All other diseases, according to the scientist, are either much milder, or almost never allows people to live to puberty and start a family.

And indeed, according to the report, the average occurrence of families with the same mutation is 4-8 per ten billion (unless mutations for some reason have accumulated in a separate population, as happens, for example, with Tay–Sachs disease, which is more common in Ashkenazi Jews). In such a situation, it is not very clear how to recruit 10-20 families that the Commission requires as a sample for the first clinical trials of the new technology.

In addition, among the examples that appear in the report, almost no disease exists in families. Carriers of the Tay-Sachs syndrome usually die as children, Duchenne myodystrophy – as teenagers. People with cystic fibrosis in developed countries live to reproductive age and even give birth to children, but reports of such families are extremely rare. There remains only beta-thalassemia, which in a mild form allows you to live a full life – and in this case, the severity of this disease can be compared with deafness.

Needless to say, the more exotic applications of genetic editing – groups D, E and F – did not deserve even a detailed discussion in the report. The Commission does not rule out that one day they will become possible, but admits that it has not figured out how it could be regulated in principle.

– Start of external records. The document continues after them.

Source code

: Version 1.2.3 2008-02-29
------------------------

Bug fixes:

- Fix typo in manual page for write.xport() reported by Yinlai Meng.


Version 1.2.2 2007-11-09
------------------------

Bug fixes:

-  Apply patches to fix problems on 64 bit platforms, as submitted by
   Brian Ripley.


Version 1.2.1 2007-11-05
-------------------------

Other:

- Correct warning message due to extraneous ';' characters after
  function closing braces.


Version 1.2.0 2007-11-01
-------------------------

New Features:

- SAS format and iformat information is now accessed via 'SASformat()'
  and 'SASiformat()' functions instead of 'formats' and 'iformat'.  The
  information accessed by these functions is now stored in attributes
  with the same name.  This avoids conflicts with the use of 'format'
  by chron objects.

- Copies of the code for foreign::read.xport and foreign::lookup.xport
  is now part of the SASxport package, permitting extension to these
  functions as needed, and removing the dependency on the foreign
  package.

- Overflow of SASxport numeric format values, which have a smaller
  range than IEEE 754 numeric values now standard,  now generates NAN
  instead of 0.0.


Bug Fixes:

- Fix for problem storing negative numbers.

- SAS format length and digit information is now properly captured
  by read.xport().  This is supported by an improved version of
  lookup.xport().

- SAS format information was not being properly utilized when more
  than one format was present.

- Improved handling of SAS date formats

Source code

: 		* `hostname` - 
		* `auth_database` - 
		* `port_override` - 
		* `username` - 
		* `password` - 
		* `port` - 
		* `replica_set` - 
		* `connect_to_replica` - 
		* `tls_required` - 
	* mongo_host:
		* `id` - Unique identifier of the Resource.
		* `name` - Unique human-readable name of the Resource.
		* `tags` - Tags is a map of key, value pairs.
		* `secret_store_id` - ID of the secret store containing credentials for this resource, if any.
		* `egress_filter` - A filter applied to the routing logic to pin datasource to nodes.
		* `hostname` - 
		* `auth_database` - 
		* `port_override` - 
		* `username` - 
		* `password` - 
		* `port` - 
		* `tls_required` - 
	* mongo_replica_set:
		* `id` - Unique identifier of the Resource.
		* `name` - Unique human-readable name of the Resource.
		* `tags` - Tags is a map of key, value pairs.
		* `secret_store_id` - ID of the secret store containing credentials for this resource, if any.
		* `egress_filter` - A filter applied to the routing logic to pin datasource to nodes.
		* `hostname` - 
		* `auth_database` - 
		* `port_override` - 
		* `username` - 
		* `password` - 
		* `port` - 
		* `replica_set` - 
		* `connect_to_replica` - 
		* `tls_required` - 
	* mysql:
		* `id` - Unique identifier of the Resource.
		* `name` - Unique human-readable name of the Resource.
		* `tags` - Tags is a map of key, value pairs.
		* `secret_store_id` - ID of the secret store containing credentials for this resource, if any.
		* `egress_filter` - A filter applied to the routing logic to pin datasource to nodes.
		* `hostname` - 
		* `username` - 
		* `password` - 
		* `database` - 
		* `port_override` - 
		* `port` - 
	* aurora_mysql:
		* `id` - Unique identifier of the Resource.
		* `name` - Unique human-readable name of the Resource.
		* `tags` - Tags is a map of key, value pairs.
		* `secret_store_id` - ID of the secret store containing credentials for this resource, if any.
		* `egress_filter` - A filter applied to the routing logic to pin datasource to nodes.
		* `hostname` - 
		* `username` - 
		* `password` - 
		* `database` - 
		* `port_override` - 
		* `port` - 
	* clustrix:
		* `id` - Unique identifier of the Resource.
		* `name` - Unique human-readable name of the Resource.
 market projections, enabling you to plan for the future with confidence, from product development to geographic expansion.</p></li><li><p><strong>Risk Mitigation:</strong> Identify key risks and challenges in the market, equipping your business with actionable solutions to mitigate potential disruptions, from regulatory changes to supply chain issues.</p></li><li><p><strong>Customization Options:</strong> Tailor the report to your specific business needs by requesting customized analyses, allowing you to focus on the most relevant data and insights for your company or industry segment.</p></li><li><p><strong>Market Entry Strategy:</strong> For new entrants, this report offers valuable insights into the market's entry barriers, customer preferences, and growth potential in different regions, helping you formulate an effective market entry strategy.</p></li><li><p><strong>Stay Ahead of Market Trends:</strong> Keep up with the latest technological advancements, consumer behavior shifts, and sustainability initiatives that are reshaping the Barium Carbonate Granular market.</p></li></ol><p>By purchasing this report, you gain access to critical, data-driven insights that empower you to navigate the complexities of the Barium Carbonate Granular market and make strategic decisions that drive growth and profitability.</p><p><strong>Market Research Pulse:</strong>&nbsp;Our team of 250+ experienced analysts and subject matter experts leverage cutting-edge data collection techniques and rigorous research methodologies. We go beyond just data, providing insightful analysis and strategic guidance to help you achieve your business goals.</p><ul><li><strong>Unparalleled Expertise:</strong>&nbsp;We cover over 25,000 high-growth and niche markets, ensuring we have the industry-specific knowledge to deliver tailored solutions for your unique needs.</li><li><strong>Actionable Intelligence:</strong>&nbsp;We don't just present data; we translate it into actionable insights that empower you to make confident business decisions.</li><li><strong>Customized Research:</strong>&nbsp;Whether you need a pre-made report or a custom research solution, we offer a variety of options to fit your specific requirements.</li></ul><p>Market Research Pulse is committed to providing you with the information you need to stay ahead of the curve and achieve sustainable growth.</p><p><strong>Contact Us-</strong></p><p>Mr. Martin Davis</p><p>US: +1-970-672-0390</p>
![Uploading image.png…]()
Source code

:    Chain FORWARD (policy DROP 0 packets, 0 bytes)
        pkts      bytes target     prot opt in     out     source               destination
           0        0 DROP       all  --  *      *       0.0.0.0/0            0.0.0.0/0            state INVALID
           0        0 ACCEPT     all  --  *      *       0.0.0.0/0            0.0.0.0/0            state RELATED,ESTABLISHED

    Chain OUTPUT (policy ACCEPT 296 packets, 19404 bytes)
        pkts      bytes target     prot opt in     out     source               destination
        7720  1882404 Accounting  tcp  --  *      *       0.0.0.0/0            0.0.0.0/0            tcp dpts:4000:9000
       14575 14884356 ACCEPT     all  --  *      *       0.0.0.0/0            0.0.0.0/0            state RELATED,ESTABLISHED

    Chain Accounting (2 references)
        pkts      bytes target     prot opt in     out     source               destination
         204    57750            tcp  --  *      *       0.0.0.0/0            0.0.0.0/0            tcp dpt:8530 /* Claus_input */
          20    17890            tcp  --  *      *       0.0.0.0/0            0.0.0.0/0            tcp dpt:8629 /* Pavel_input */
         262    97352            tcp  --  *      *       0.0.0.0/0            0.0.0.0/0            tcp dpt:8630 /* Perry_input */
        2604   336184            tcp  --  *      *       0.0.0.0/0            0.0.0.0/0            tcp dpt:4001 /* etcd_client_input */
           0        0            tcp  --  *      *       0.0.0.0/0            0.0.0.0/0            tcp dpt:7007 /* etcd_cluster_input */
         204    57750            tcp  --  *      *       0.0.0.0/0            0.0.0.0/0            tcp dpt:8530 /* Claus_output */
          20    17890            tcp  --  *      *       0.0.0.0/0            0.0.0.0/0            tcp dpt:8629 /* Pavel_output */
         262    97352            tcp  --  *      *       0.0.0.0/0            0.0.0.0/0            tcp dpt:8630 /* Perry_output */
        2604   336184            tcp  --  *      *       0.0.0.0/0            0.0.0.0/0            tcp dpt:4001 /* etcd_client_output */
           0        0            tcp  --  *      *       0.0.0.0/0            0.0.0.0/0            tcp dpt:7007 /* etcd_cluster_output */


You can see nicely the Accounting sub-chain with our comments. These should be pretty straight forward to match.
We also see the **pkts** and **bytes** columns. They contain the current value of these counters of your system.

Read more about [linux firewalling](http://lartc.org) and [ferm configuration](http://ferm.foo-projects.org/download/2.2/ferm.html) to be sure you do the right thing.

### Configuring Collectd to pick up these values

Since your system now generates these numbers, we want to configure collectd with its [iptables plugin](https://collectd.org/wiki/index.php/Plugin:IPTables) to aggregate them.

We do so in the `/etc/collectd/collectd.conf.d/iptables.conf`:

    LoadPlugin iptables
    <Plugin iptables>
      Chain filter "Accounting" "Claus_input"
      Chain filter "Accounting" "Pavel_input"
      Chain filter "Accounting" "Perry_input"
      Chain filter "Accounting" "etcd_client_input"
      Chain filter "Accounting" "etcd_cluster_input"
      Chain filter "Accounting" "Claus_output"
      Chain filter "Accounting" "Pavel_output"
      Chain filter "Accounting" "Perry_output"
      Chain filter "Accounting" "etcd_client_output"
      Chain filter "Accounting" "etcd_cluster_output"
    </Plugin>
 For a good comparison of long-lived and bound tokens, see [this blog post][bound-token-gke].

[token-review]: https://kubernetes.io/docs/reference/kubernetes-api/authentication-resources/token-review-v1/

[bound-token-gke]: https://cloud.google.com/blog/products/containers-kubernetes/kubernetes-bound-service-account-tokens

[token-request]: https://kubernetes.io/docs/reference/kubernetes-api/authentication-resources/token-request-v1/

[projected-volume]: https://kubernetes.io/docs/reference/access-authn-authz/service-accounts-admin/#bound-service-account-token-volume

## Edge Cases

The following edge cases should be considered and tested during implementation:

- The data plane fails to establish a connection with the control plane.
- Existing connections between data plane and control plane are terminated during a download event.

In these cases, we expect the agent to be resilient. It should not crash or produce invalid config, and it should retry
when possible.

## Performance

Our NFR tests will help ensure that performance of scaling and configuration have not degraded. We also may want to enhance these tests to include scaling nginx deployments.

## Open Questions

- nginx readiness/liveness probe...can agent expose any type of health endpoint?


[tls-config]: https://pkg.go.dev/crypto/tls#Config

The exception is group F, for which scientists have proposed a possible solution – to edit individual germ cells (gametes). Theoretically, they can be grown from the stem cells of a particular patient – which means they can be obtained in large quantities, carefully check the safety of editing and not be afraid of mosaicism in the bud. But this way does not solve all the problems. To test the effectiveness and safety of such editing, Rebrikov believes, you will still have to create and grow an embryo, "and this again turns out to be editing an embryo."

A dead end or a crossroads

Trying to get away from the continuous scale on which everyone defines their place in their own way, the Commission drew a new scale with its report. There is no longer room for "improvements" in human nature and innate protection against HIV, but there is a lot of room for discussion about the severity of the damage and the degree of "severity" of each specific disease for which a key gene has been found or has already been found. And if the recommendations remain in the same form as they are now, the final decision in each case will remain with the countries' own regulatory authorities.

However, everything can still change, since this report is only the position that the scientific community declares and the advice that it addresses to WHO. At the next stage, it will have to accept, reject or finalize these lists. So far, WHO representatives are silent and do not comment on the report in any way. The Organization has its own Commission, which will deal with international regulation, but according to its website, it is still busy creating a database of clinical trials using genome editing technologies.

Denis Rebrikov is pessimistic and believes that WHO "will try to ban everything." But anyway, while there is no final ban on genetic editing, any use of it is theoretically possible – if only to present a specific gene variant and prove that its presence exposes a person to a sufficiently "serious" risk.